A research team, led by a scientist at the University of California-Davis, examined stranding reports and necropsy reports from 42 marine mammals that died of confirmed or likely infections with Cryptococcus gattii from 1997-2016 in or near the Salish Sea, which runs between British Columbia and Washington state. In a scientific article published Oct. 22 in Diseases of Aquatic Organisms, the authors also noted the timing of those deaths in comparison with hundreds of confirmed infections in humans, pets, and wild terrestrial animals from 1999 to 2013 as well as land-based air samples that were identified as positive for the pathogen beginning in the early 2000s.

A Dall’s porpoise
A Dall’s porpoise

The marine mammal deaths examined in the study occurred among 26 harbor porpoises, 14 Dall’s porpoises, and two Pacific white-sided dolphins. A related announcement from UC-Davis indicates those deaths occurred near “terrestrial hot spots” for C gattii, which suggests they inhaled spores that originated on nearby land and settled on the water surface.

C gattii infections can cause diseases in mammals’ respiratory and central nervous systems. In humans, the symptoms can include coughing, shortness of breath, chest pain, fever, headache, confusion, changes in behavior, neck pain, nausea, vomiting, and sensitivity to light, according to the Centers for Disease Control and Prevention.

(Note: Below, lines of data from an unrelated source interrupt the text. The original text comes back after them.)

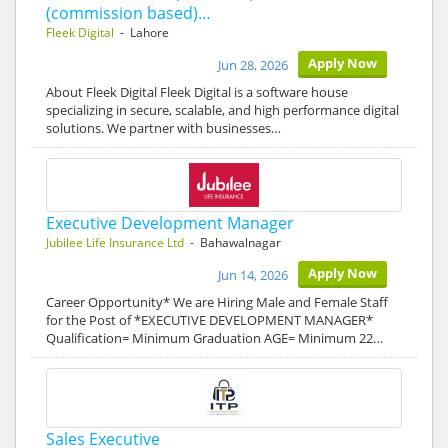
(commission based)…
Fleek Digital
- Lahore
Apply Now
Jun 28, 2026
About Fleek Digital Fleek Digital is a software house
specializing in secure, scalable, and high performance digital
solutions. We partner with businesses…
Executive Development Manager
Jubilee Life Insurance Ltd
- Bahawalnagar
Apply Now
Jun 14, 2026
Career Opportunity* We are Hiring Male and Female Staff
for the Post of *EXECUTIVE DEVELOPMENT MANAGER*
Qualification= Minimum Graduation AGE= Minimum 22…
Sales Executive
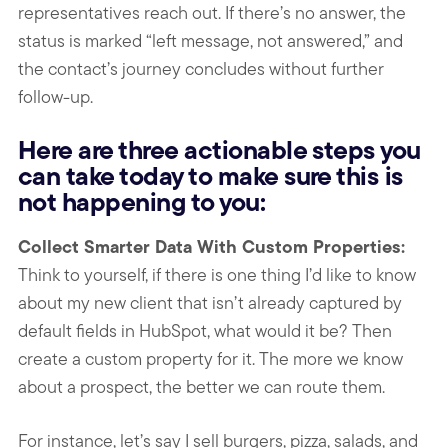
representatives reach out. If there’s no answer, the
status is marked “left message, not answered,” and
the contact’s journey concludes without further
follow-up.
Here are three actionable steps you
can take today to make sure this is
not happening to you:
Collect Smarter Data With Custom Properties:
Think to yourself, if there is one thing I’d like to know
about my new client that isn’t already captured by
default fields in HubSpot, what would it be? Then
create a custom property for it. The more we know
about a prospect, the better we can route them.
For instance, let’s say I sell burgers, pizza, salads, and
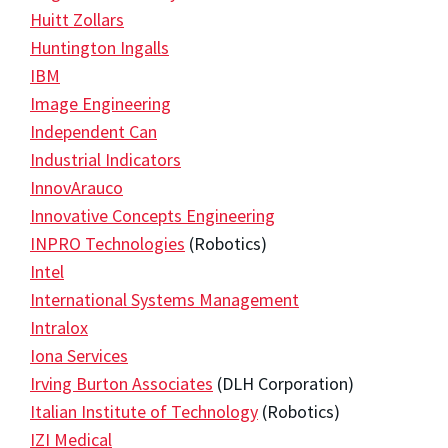
Huitt Zollars
Huntington Ingalls
IBM
Image Engineering
Independent Can
Industrial Indicators
InnovArauco
Innovative Concepts Engineering
INPRO Technologies
(Robotics)
Intel
International Systems Management
Intralox
Iona Services
Irving Burton Associates
(DLH Corporation)
Italian Institute of Technology
(Robotics)
IZI Medical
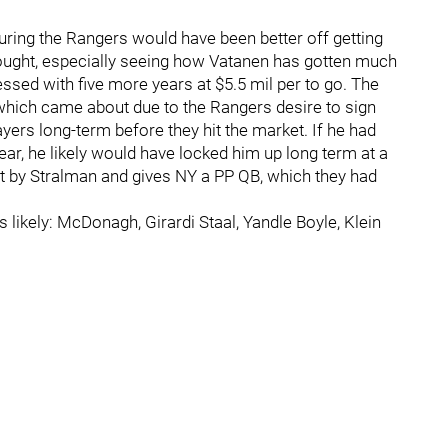
guring the Rangers would have been better off getting
thought, especially seeing how Vatanen has gotten much
ssed with five more years at $5.5 mil per to go. The
which came about due to the Rangers desire to sign
layers long-term before they hit the market. If he had
ar, he likely would have locked him up long term at a
left by Stralman and gives NY a PP QB, which they had
 likely: McDonagh, Girardi Staal, Yandle Boyle, Klein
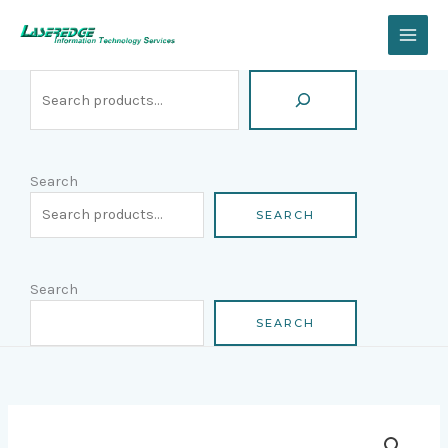
Skip
Search
to
content
Search
SEARCH
Search
SEARCH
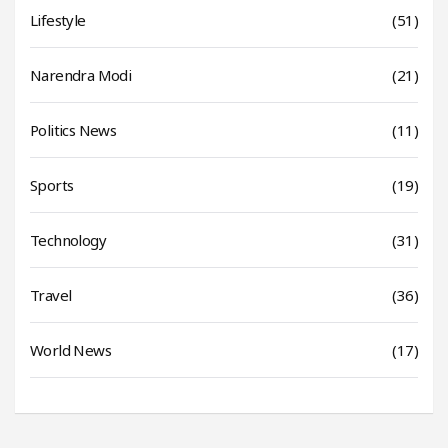
Lifestyle
(51)
Narendra Modi
(21)
Politics News
(11)
Sports
(19)
Technology
(31)
Travel
(36)
World News
(17)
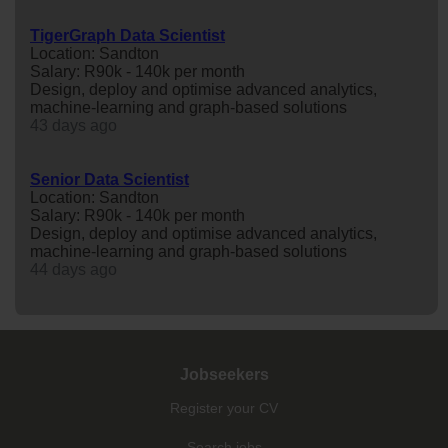
TigerGraph Data Scientist
Location: Sandton
Salary: R90k - 140k per month
Design, deploy and optimise advanced analytics,
machine-learning and graph-based solutions
43 days ago
Senior Data Scientist
Location: Sandton
Salary: R90k - 140k per month
Design, deploy and optimise advanced analytics,
machine-learning and graph-based solutions
44 days ago
Jobseekers
Register your CV
Search jobs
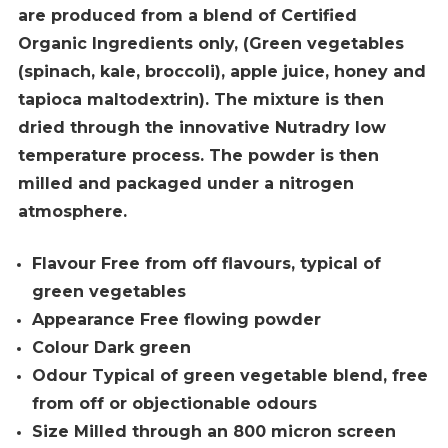
are produced from a blend of
Certified
Organic Ingredients only, (Green vegetables
(spinach, kale, broccoli), apple juice, honey and
tapioca maltodextrin). The mixture is then
dried through the innovative Nutradry low
temperature process. The powder is then
milled and packaged under a nitrogen
atmosphere.
Flavour Free from off flavours, typical of
green vegetables
Appearance Free flowing powder
Colour Dark green
Odour Typical of green vegetable blend, free
from off or objectionable odours
Size Milled through an 800 micron screen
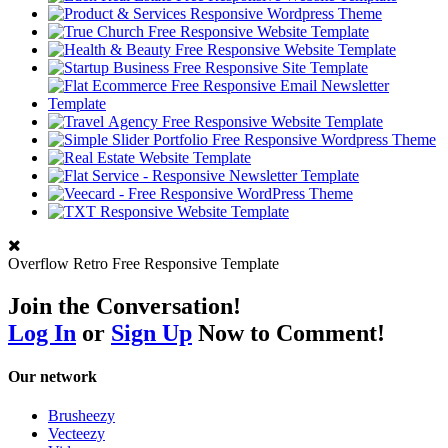
Overflow Retro Free Responsive Template
Join the Conversation!
Log In
or
Sign Up
Now to Comment!
Our network
Brusheezy
Vecteezy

The fungal pathogen lives in decaying material in soil or trees, spreads through airborne basidiospores or yeasts, and historically had been associated with tropical and subtropical regions, the article states. The pathogenic fungus likely spread to the soil and trees of the Pacific Northwest during the early 1990s, though the source is unknown, the UC-Davis announcement states.

The article’s lead author, Sarah J. Teman, who is a research assistant at the SeaDoc Society program within the UC-Davis Karen C. Drayer Wildlife Health Center, said in the announcement that, “As we change the environment in unprecedented ways, we could see more diseases that affect people and wildlife.”